In 2013, Sarah, at 6 months pregnant received the terrible news that their baby girl was dying in the womb and if she was to have any chance of survival, they had to get her out immediately. Sarah was blue-lighted to a specialist hospital in Kent where Ishani was born by cesarean section.

Ishani was under two pounds birth weight and only given hours to live, yet the little fighter held on and eventually started to make progress. Spending 103 days in the hospital, it was so hard for the family by her bedside every day as she started to build her weight. On reaching 5lbs, and just as they were celebrating that she would soon be allowed to come home on oxygen, routine tests revealed the devastating news that Ishani was profoundly deaf. Only days later the pediatrician brought her parents a further body blow that their beautiful little girl had retinopathy of prematurity and they had to blue light them once more to London to operate to save her sight. All this would have been traumatic enough, but Ishani's conditions (listed below) now include more that only came to light as she progressed through babyhood.

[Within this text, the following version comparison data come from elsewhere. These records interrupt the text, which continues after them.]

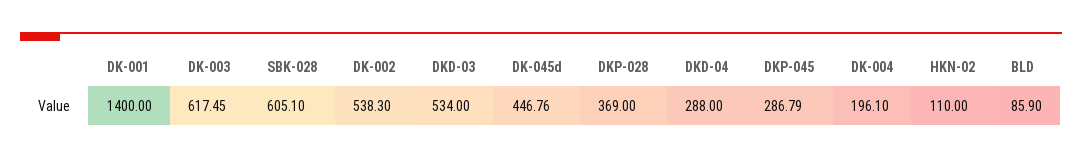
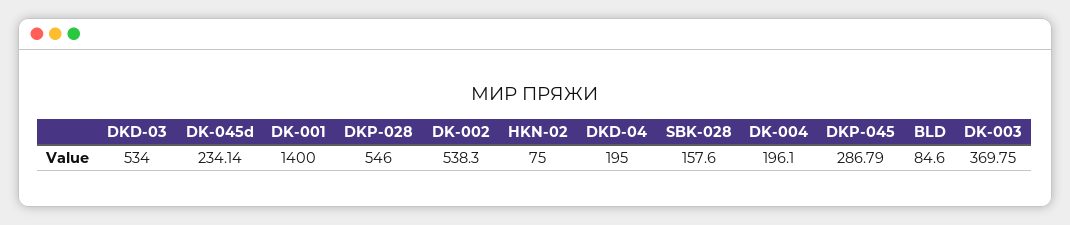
  {
    "DK-001": 1400,
-   "DK-003": 617.45,
+   "DK-003": 369.75,
-   "SBK-028": 605.1,
+   "SBK-028": 157.6,
    "DK-002": 538.3,
    "DKD-03": 534,
-   "DK-045d": 446.76,
+   "DK-045d": 234.14,
-   "DKP-028": 369,
+   "DKP-028": 546,
-   "DKD-04": 288,
+   "DKD-04": 195,
    "DKP-045": 286.79,
    "DK-004": 196.1,
-   "HKN-02": 110,
+   "HKN-02": 75,
-   "BLD": 85.9
+   "BLD": 84.6
  }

CEREBRAL PALSY, PROFOUNDLY DEAF, SEVERELY IMPAIRED VISION, NON - VERBAL, CEREBELLAR HYPOPLASIA, EPILEPSY, HYPERKINETIC MOVEMENT DISORDER, SWALLOWING ISSUES THAT REQUIRE HER TO BE TUBE FED, SLEEP DISORDER, SEVERE DEVELOPMENTAL DELAY, BRAIN BLEEDS.

AND MORE IMPORTANTLY VERY BEAUTIFUL AND ADORED…

Ishani is the happiest child, with the most pleasant nature and everyone loves her. She does, however, have sensory seeking issues and requires constant 24-hour supervision to stop her self-harming. She has no awareness of danger and whilst she is trying to stand her balance issues and seizures make this dangerous for her and she cannot be left alone for a minute.

Whilst Sarah and Jay more recently have received some help with her care, she now requires two to one supervision as she is so physically exhausting and intense to manage. She is constantly on the move, be it on the floor, in her chair, or constantly walking on a journey of texture discovery. Whilst Ishani now has learned to walk in the last two years, the carer(s) must support her balance which is affected by the Cerebellar Hypoplasia, as she can easily fall or could have a seizure. Her sleep is disturbed by her abnormal brain activity, and she will often wake up for several hours in the night.

The link to the video below tells the story from birth to 12 months. It is a video that Sarah made to celebrate her little miracle’s fight to survive and their pride in Ishani.

https://www.youtube.com/watch?v=5dkJb2MG8Ss

Since one year old, Ishani has been in and out of the hospital with various operations and procedures that no child should have to endure. Now at seven, she has come so far, and we are all so very proud of the courage and determination of our little rock star Ishani! All this achievement for a child that they were told wouldn't grip or sit up. Her favorite occupation is holding your hands and jumping!